The White House said an additional $38 billion represented “potential investments” that were outlined in a “statement of intent” with Qatar.

“A lot of it is going to be aspirational,” Hussein Ibish, a senior resident fellow at the Arab Gulf States Institute in Washington, said of the big numbers rolled out in Riyadh, Doha and Abu Dhabi. “A lot of it is going to be promised and not delivered on.”

Following the investments announced during the Trump visit, officials in the region acknowledged that Saudi Arabia doesn’t have enough cash on hand to fund everything that was promised, said an individual with knowledge of the business community in Saudi Arabia. Some are questioning if it could even fund half.

“There’s a growing list of demands in terms of spending and investment relative to a shrinking pot of oil money that’s going to be coming in this year,” said Tim Callen, a visiting fellow at the Arab Gulf States Institute. Trump has at times appeared to acknowledge the competing demands confronting the Saudi government.

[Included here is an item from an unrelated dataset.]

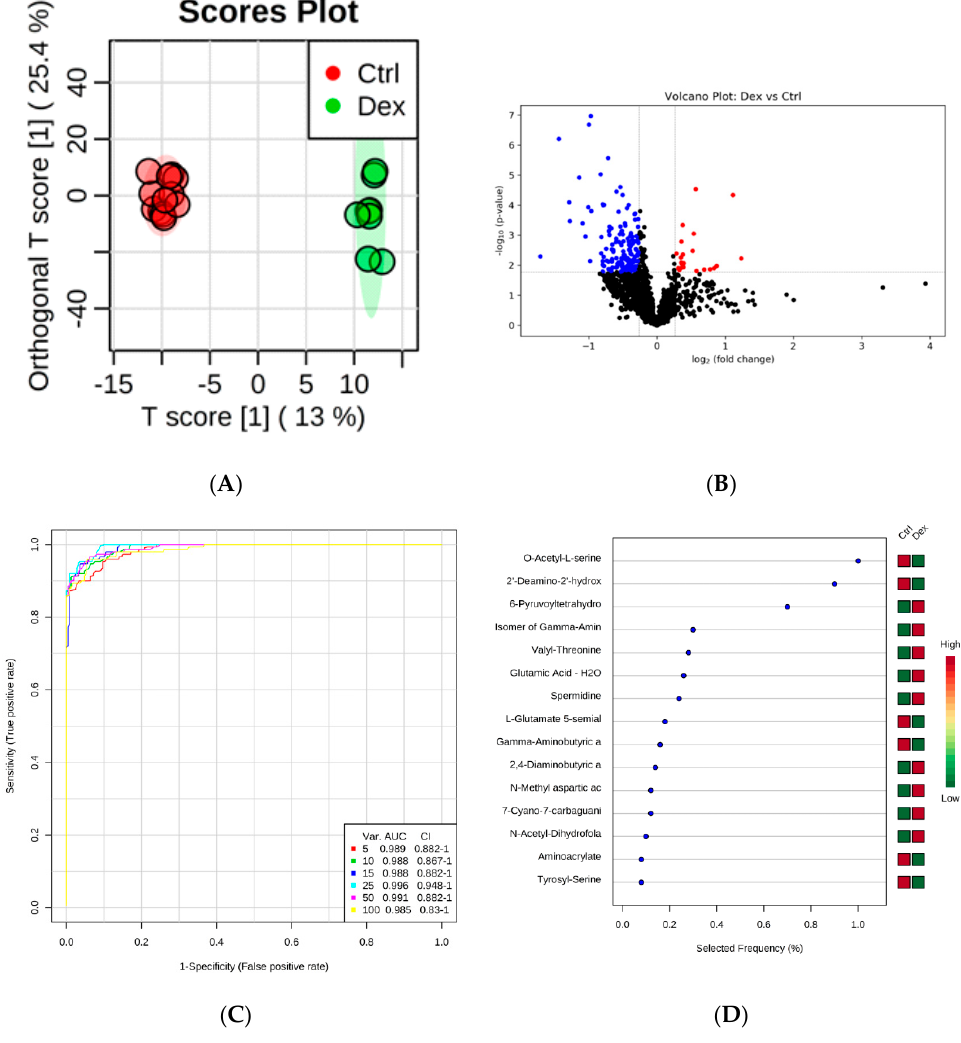
Figure 3. Rat kidney tissue submetabolomic profile after prolonged treatment with dexamethasone (Dex). ( A ) OPLS-DA score plot ( Q 2 = 0.886, R 2 = 0.994) shows a clear separation between the healthy group (Ctrl, n = 6) and Dex-treated groups ( n = 5). Tissue samples were run on LC-MS in duplicate. ( B ) Volcano plot shows the statistically significant altered metabolites filtered with q-value < 0.05, and FC > 1.2 or < 0.83. Out of 1538 detected metabolites, 162 were decreased (blue) and 24 increased (red) in Dex-treated rats compared to controls. ( C ) The ROC curve was generated by the OPLS-DA model, with AUC values calculated from the combination of 5, 10, 15, 25, 50, and 100 metabolites. ( D ) Frequency plot shows 15 positively identified metabolites.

He said at a conference in February that he has told Saudi Arabia’s leaders “to put your country first.” “Whether it’s Saudi Arabia, whether it’s something else, you’re going to put your country first, but we’re going to have plenty left over to help others also,” he said. “As long as you invest in America, build in America and hire in America, that means that I’m fighting for you.” Experts studying the Middle East said the White House’s rhetoric on this trip echoed Trump’s proclamations in 2017. Trump has claimed that during his first presidency, Saudi Arabia agreed to buy $450 billion in U.S. products. But sales on that scale did not materialize, according to an analysis that Callen conducted. During his 2017 trip to the kingdom, Trump compiled “a list of real deals that he has struck, aspirational deals that may or may not have been struck, phony deals that won’t be struck, and deals struck by his Democratic predecessor that will be credited to himself. And he comes up with a gigantic number close to a trillion,” Ibish said. But this time, he’s doing it “three different times.”